胰腺导管腺癌（Pancreatic ductal adenocarcinoma, PDAC）是一种侵袭性极强且缺乏有效治疗手段的恶性肿瘤，其标志性特征为携带激活型KRAS突变及p53基因改变。然而，上述突变如何通过调控细胞内在基因程序，进而重塑肿瘤微环境（Tumor microenvironment, TME）的免疫特征，目前仍不甚明确。本研究证实，p53R172H突变可促进肿瘤生长，通过诱导免疫逃逸构建免疫抑制性肿瘤微环境，并削弱免疫检查点抑制剂（Immune checkpoint inhibitors, ICIs）的治疗疗效。我们发现，p53R172H的致癌功能可通过上调免疫抑制性趋化因子Cxcl1得以介导。机制层面，我们证实p53R172H可结合Cxcl1基因的远端增强子，增强该增强子的转录活性并上调Cxcl1的表达水平。核因子κB（NF-κB）同样可结合Cxcl1增强子区域，而p53R172H以依赖于NF-κB的方式靶向上述增强子，这提示NF-κB可介导p53R172H募集至Cxcl1增强子区域。本研究结果阐明了关键抑癌基因中的常见突变如何通过靶向增强子调控趋化因子基因表达，并在胰腺导管腺癌中构建免疫抑制性肿瘤微环境，进而削弱免疫检查点抑制剂的治疗疗效。实验设计概述：为探究p53R172H在胰腺导管腺癌中的作用，我们利用CRISPR-Cas9技术构建了同基因背景的Trp53敲除（Trp53-/-）胰腺导管腺癌细胞（KrasG12D/+; Trp53-/-）。
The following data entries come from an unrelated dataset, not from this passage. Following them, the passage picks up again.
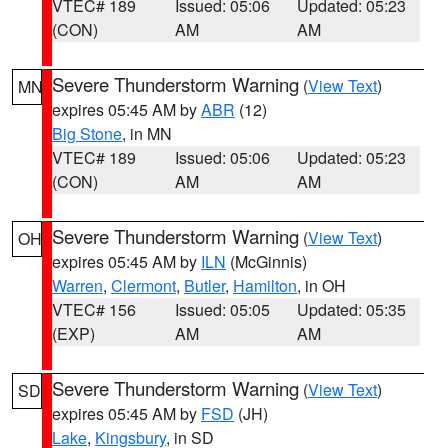
VTEC# 189
Issued: 05:06
Updated: 05:23
(CON)
AM
AM
Severe Thunderstorm Warning
(
View Text
)
MN
expires 05:45 AM by
ABR
(12)
Big Stone
, in MN
VTEC# 189
Issued: 05:06
Updated: 05:23
(CON)
AM
AM
Severe Thunderstorm Warning
(
View Text
)
OH
expires 05:45 AM by
ILN
(McGinnis)
Warren
,
Clermont
,
Butler
,
Hamilton
, in OH
VTEC# 156
Issued: 05:05
Updated: 05:35
(EXP)
AM
AM
Severe Thunderstorm Warning
(
View Text
)
SD
expires 05:45 AM by
FSD
(JH)
Lake
,
Kingsbury
, in SD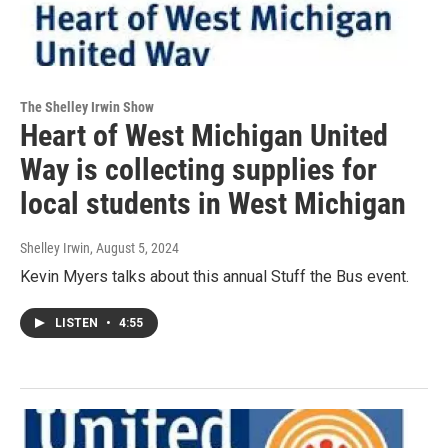
The Shelley Irwin Show
Heart of West Michigan United
Way is collecting supplies for
local students in West Michigan
Shelley Irwin
, August 5, 2024
Kevin Myers talks about this annual Stuff the Bus event.
LISTEN
•
4:55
我们通过RNA测序（RNA-seq）与精准核转录测序（PRO-seq）比较两组细胞的转录组特征，通过外显子组测序（Exome-seq）分析外显子突变，并利用CUT&RUN技术检测Trp53R172H/-细胞、同基因及同系的Trp53-/-细胞，以及异位表达p53R172H的Trp53-/-细胞的基因组结合谱。我们将上述胰腺导管腺癌细胞原位移植至小鼠胰腺内，评估肿瘤生长情况、体积及免疫微环境特征。此外，我们利用免疫检查点抑制剂处理小鼠并监测其生存状态。为探究Cxcl1及其增强子的功能，我们构建了Cxcl1敲除（Cxcl1-/-）细胞及Cxcl1增强子敲除细胞。随后我们在上述模型中评估基因表达水平、免疫特征以及对免疫检查点抑制剂的响应情况。